━━━━━ Trecho selecionado ━━━━━
O CEO do Facebook repetiu exatamente seu discurso de abertura da sessão anterior, assumindo que a empresa errou no caso em questão, e continuou sendo politicamente correto ao se deparar com perguntas mais “cabulosas” como a inicial feita pelo presidente do comitê de Energia e Comércio da Câmara dos Deputados, Greg Walden, sobre o Facebook ser uma empresa de mídia e também de pagamentos, já que permite o envio de dinheiro pelo Messenger.
 
Talvez, um dos melhores momentos desses dois dias de depoimentos foi quando o deputado Frank Pallone perguntou se Zuckerberg responderia “sim ou não” para “Você está comprometido a mudar configurações no Facebook para minimizar a coleta de dados?” e a resposta foi, mais uma vez, evasiva: “Deputado, essa é uma situação complexa que precisa de mais de uma palavra.”
 
A esquiva mostra que o comprometimento em minimizar os riscos de situações como a da Cambridge Analytica se repetirem, tão frisado até aqui pelo CEO em seus discursos e mínimas mudanças promovidas na plataforma nos últimos dias, não é exatamente o maior objetivo da empresa.
 
Já quando questionado pelo deputado Bobby Rush sobre os direitos civis e qual seria a diferença entre o Facebook e uma agência de vigilância, Mark ainda se apega no discurso de que todos os usuários sabem que estão dando informações para a plataforma:
 
“A diferença entre vigilância e o que fazemos é que o que fazemos é diferente. Você pode escolher que nós não coletemos suas informações, e você pode deletar seu Facebook. Não há organização de vigilância que eu conheça que você pode pedir para deletar seus dados.”
 
Até os dados de Zuckerberg foram usados
Entre os 87 milhões de usuários do Facebook que tiveram seus dados coletados indevidamente pela Cambridge Analytica está o próprio Mark Zuckerberg.
 
Ele admitiu que suas informações pessoais também foram exploradas pela empresa, que usou os dados coletados para construir algoritmos e direcionar campanhas políticas durante as eleições de 2016, nos Estados Unidos, a favor do presidente eleito Donald Trump.
━━━━━ Itens fornecidos ━━━━━
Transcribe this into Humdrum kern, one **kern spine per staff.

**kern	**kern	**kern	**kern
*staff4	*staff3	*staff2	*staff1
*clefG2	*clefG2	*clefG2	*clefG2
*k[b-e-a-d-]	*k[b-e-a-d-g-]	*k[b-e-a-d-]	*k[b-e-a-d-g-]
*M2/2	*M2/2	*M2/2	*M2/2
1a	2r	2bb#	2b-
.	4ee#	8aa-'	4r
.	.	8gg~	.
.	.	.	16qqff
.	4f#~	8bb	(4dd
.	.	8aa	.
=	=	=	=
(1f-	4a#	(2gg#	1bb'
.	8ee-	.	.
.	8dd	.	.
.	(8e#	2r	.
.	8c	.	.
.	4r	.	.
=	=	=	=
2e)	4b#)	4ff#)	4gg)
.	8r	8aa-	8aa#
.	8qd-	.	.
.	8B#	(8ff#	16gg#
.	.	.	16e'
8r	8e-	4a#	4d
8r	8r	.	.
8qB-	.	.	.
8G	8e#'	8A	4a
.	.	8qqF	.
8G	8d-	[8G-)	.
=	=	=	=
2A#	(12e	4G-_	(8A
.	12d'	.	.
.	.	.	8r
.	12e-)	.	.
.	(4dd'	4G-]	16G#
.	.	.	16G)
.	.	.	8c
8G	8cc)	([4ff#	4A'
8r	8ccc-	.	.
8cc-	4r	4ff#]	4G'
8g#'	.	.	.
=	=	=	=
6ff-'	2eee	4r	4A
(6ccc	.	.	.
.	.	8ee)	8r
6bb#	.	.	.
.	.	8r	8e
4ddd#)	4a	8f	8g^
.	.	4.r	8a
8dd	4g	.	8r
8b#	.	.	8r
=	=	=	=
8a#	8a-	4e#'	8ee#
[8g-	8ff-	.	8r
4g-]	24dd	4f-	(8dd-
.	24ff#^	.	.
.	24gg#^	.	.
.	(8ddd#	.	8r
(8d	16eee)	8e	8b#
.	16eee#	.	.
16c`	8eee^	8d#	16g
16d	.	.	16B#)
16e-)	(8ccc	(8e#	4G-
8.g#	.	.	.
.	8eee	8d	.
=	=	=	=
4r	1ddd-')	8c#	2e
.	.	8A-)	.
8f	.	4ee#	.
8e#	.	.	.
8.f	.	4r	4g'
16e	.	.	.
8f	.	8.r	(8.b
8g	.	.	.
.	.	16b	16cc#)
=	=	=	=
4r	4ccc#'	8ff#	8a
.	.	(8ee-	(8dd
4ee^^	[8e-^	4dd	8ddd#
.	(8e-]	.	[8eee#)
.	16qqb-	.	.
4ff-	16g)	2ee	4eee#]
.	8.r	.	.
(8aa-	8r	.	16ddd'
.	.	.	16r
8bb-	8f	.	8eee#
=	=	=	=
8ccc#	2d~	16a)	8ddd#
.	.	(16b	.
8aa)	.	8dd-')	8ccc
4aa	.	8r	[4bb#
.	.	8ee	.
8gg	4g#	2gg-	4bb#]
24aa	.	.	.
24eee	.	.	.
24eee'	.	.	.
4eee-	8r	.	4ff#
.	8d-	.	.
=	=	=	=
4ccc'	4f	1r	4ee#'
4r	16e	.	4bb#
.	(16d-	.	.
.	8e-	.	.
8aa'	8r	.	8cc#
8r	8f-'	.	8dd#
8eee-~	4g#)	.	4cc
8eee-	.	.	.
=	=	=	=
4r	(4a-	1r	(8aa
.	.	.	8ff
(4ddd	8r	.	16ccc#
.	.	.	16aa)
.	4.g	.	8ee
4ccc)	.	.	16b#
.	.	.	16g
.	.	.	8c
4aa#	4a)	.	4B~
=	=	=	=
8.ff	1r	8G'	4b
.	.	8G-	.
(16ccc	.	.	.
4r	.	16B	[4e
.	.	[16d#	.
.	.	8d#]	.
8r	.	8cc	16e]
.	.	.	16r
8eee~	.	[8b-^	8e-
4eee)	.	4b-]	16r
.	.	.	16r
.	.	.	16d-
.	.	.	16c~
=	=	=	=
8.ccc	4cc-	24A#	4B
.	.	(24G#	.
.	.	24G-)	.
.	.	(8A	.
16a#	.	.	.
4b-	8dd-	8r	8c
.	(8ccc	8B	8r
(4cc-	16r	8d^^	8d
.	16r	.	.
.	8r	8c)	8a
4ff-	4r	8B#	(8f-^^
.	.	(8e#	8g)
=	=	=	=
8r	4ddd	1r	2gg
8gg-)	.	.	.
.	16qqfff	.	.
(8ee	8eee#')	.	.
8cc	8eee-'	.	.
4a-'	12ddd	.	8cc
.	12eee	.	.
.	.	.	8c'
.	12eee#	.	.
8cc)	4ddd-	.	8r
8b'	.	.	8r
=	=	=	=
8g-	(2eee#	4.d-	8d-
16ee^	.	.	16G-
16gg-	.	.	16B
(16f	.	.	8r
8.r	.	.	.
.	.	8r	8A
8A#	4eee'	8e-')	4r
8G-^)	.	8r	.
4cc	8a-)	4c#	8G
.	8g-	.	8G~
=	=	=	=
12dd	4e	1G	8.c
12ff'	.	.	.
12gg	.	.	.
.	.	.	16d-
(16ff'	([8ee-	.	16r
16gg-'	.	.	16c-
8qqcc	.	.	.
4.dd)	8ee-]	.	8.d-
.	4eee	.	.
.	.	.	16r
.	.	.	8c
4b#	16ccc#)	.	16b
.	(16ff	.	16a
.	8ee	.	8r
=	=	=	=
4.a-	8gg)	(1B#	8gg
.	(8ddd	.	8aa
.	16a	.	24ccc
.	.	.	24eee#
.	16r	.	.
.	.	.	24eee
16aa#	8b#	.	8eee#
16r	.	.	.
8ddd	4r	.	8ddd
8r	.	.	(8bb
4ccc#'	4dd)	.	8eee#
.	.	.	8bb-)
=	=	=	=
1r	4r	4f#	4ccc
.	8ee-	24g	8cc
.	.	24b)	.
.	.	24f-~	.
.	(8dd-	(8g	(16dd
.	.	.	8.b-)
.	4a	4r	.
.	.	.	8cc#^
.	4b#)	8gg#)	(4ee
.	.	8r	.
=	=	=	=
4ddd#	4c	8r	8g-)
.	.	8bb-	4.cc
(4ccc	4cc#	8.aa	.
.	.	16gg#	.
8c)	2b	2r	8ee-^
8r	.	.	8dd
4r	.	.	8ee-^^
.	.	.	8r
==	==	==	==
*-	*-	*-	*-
━━━━━
§ O que fazer
Responda às perguntas abaixo com base no trecho sobre o depoimento de Zuckerberg.
(a) Qual deputado questionou Zuckerberg sobre a diferença entre o Facebook e uma agência de vigilância?
(b) Quantos usuários do Facebook tiveram seus dados coletados indevidamente pela Cambridge Analytica?
(c) De qual comitê Greg Walden é presidente?

§ Resposta a seguir
(a) Bobby Rush.
(b) 87 milhões.
(c) Do comitê de Energia e Comércio da Câmara dos Deputados.